» **Assignment**: The following entries are to be retyped in full, exactly as written.

» **Entries shown**:
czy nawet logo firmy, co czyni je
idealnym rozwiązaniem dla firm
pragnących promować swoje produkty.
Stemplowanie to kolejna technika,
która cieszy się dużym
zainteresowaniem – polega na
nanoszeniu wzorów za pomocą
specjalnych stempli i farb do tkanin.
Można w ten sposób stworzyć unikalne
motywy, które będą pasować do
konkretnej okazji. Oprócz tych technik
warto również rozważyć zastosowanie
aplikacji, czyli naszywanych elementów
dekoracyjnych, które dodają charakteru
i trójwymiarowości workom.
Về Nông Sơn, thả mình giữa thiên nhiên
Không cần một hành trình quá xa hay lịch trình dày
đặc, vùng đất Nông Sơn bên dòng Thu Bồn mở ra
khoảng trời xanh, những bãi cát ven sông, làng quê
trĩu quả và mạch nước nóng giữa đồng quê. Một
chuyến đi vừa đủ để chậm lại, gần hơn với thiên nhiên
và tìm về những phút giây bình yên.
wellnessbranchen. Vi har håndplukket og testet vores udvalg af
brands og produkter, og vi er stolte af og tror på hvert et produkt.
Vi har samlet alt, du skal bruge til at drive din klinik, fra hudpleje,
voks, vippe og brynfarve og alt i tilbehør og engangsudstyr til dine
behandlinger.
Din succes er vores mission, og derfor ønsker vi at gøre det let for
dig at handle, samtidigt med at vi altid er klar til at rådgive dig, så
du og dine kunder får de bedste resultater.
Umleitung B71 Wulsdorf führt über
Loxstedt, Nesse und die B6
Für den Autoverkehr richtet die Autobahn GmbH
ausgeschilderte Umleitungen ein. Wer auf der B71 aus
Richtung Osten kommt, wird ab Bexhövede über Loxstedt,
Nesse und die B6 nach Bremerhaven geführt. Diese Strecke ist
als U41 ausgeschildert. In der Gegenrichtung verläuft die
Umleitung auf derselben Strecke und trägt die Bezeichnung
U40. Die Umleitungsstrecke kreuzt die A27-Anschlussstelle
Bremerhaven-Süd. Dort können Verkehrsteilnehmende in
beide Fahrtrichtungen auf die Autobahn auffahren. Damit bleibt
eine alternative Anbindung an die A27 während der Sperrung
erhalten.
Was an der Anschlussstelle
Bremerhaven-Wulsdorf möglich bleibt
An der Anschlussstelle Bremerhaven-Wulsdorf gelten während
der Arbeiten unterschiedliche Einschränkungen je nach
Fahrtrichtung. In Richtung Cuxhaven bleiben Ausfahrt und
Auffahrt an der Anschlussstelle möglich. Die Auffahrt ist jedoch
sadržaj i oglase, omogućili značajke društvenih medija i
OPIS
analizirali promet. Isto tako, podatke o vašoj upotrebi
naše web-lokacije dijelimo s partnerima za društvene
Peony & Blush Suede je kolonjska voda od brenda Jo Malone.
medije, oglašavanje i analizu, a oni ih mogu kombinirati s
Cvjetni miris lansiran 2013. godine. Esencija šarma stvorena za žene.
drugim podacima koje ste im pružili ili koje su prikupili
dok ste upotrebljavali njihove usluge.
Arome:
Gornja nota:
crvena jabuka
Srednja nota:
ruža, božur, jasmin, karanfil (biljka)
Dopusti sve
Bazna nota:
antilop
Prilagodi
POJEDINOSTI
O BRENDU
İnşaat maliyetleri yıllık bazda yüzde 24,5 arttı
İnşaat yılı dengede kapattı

» **Output below**:
czy nawet logo firmy, co czyni je
idealnym rozwiązaniem dla firm
pragnących promować swoje produkty.
Stemplowanie to kolejna technika,
która cieszy się dużym
zainteresowaniem – polega na
nanoszeniu wzorów za pomocą
specjalnych stempli i farb do tkanin.
Można w ten sposób stworzyć unikalne
motywy, które będą pasować do
konkretnej okazji. Oprócz tych technik
warto również rozważyć zastosowanie
aplikacji, czyli naszywanych elementów
dekoracyjnych, które dodają charakteru
i trójwymiarowości workom.
Về Nông Sơn, thả mình giữa thiên nhiên
Không cần một hành trình quá xa hay lịch trình dày
đặc, vùng đất Nông Sơn bên dòng Thu Bồn mở ra
khoảng trời xanh, những bãi cát ven sông, làng quê
trĩu quả và mạch nước nóng giữa đồng quê. Một
chuyến đi vừa đủ để chậm lại, gần hơn với thiên nhiên
và tìm về những phút giây bình yên.
wellnessbranchen. Vi har håndplukket og testet vores udvalg af
brands og produkter, og vi er stolte af og tror på hvert et produkt.
Vi har samlet alt, du skal bruge til at drive din klinik, fra hudpleje,
voks, vippe og brynfarve og alt i tilbehør og engangsudstyr til dine
behandlinger.
Din succes er vores mission, og derfor ønsker vi at gøre det let for
dig at handle, samtidigt med at vi altid er klar til at rådgive dig, så
du og dine kunder får de bedste resultater.
Umleitung B71 Wulsdorf führt über
Loxstedt, Nesse und die B6
Für den Autoverkehr richtet die Autobahn GmbH
ausgeschilderte Umleitungen ein. Wer auf der B71 aus
Richtung Osten kommt, wird ab Bexhövede über Loxstedt,
Nesse und die B6 nach Bremerhaven geführt. Diese Strecke ist
als U41 ausgeschildert. In der Gegenrichtung verläuft die
Umleitung auf derselben Strecke und trägt die Bezeichnung
U40. Die Umleitungsstrecke kreuzt die A27-Anschlussstelle
Bremerhaven-Süd. Dort können Verkehrsteilnehmende in
beide Fahrtrichtungen auf die Autobahn auffahren. Damit bleibt
eine alternative Anbindung an die A27 während der Sperrung
erhalten.
Was an der Anschlussstelle
Bremerhaven-Wulsdorf möglich bleibt
An der Anschlussstelle Bremerhaven-Wulsdorf gelten während
der Arbeiten unterschiedliche Einschränkungen je nach
Fahrtrichtung. In Richtung Cuxhaven bleiben Ausfahrt und
Auffahrt an der Anschlussstelle möglich. Die Auffahrt ist jedoch
sadržaj i oglase, omogućili značajke društvenih medija i
OPIS
analizirali promet. Isto tako, podatke o vašoj upotrebi
naše web-lokacije dijelimo s partnerima za društvene
Peony & Blush Suede je kolonjska voda od brenda Jo Malone.
medije, oglašavanje i analizu, a oni ih mogu kombinirati s
Cvjetni miris lansiran 2013. godine. Esencija šarma stvorena za žene.
drugim podacima koje ste im pružili ili koje su prikupili
dok ste upotrebljavali njihove usluge.
Arome:
Gornja nota:
crvena jabuka
Srednja nota:
ruža, božur, jasmin, karanfil (biljka)
Dopusti sve
Bazna nota:
antilop
Prilagodi
POJEDINOSTI
O BRENDU
İnşaat maliyetleri yıllık bazda yüzde 24,5 arttı
İnşaat yılı dengede kapattı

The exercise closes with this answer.